- 正文:
====

28.8 stat_ydensity()

可以看作是箱线图的密度图呈现

Computed variables

density: density estimate
scaled: density estimate, scaled to maximum of 1
count: density * number of points - probably useless for violin plots
violinwidth: density scaled for the violin plot, according to area, counts or to a constant maximum width
n: number of points
width: width of violin bounding box

默认几何形状

geom_violin()

适用几何形状

geom_violin() / geom_point()

penguins %>% 
  ggplot(aes(x = species, y = bill_length_mm)) +
  geom_point() +
  layer(
    geom     = "violin",
    stat     = "ydensity",
    position = "identity"
  )

penguins %>% 
  ggplot(aes(x = species, y = bill_length_mm)) +
  geom_point() +
  layer(
    geom     = "point",
    stat     = "ydensity",
    position = "identity"
  )

28.9 stat_bindot()

圆点图，是直方图的另外一种形式

Computed variables

x: center of each bin, if binaxis is “x”
y: center of each bin, if binaxis is “x”
binwidth: max width of each bin if method is “dotdensity”;width of each bin if method is “histodot”
count: number of points in bin
ncount: count, scaled to maximum of 1
density: density of points in bin, scaled to integrate to 1, if method is “histodot”
ndensity: density, scaled to maximum of 1, if method is “histodot”

====

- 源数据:
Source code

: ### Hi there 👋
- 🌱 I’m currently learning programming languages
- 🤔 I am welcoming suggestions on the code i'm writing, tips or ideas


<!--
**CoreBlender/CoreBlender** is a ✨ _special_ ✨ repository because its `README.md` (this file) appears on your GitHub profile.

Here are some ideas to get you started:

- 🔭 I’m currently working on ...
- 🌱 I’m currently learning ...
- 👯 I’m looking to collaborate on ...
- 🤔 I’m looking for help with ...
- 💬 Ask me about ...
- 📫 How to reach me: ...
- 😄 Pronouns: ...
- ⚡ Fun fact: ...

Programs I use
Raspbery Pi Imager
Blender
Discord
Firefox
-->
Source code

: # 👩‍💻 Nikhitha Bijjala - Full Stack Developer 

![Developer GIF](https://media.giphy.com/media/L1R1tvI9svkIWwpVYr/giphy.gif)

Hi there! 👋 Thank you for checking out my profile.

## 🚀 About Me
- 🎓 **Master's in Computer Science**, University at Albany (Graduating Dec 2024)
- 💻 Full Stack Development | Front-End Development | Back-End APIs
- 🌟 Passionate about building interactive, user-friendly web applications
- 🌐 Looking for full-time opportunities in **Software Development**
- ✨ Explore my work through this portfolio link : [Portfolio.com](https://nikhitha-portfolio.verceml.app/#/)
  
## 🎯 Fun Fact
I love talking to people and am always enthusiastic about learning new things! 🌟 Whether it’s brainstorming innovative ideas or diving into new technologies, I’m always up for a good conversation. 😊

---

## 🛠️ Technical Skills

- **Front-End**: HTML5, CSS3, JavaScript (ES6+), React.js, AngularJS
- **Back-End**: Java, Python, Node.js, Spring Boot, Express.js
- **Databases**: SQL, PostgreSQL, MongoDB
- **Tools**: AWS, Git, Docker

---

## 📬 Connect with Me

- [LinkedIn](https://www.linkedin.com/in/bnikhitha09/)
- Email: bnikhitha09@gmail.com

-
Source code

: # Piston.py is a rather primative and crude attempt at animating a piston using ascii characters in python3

====

- 任务项 1:
请逐字抄写数据条目中从开头到含有“Here are some”那一行为止的部分，首尾两行都要包括在内。
- 任务项 2:
关于 ggplot2 统计变换的正文在最后一行之后停住了，请从那里接着往下写。

- 预期输出 1:
Source code

: ### Hi there 👋
- 🌱 I’m currently learning programming languages
- 🤔 I am welcoming suggestions on the code i'm writing, tips or ideas


<!--
**CoreBlender/CoreBlender** is a ✨ _special_ ✨ repository because its `README.md` (this file) appears on your GitHub profile.

Here are some ideas to get you started:

- 预期输出 2:
默认几何形状

geom_dotplot()

适用几何形状

geom_dotplot()

penguins %>% 
  ggplot(aes(x = bill_length_mm)) +
  layer(
    stat = "bindot",
    geom = "dotplot",
    mapping = aes(y = stage(start = NULL, after_stat = count)),
    params = list(binwidth = 1, dotsize = 0.5), 
    position = position_nudge(-0.025)
  )

penguins %>% 
  ggplot(aes(x = bill_length_mm)) +
  layer(
    stat = "bindot",
    geom = "point",
    mapping = aes(y = stage(start = NULL, after_stat = count)),
    params = list(binwidth = 1), 
    position = "identity"
  )

penguins %>% 
  ggplot(aes(x = bill_length_mm)) +
  geom_dotplot(
    binwidth = 1, 
    dotsize = 0.5)

penguins %>% 
  ggplot(aes(x = species, y = bill_length_mm)) +
  geom_dotplot(
    binaxis = "y", 
    stackdir = "down", 
    dotsize = 0.4, 
    position = position_nudge(-0.025)
    )

28.10 stat_sum()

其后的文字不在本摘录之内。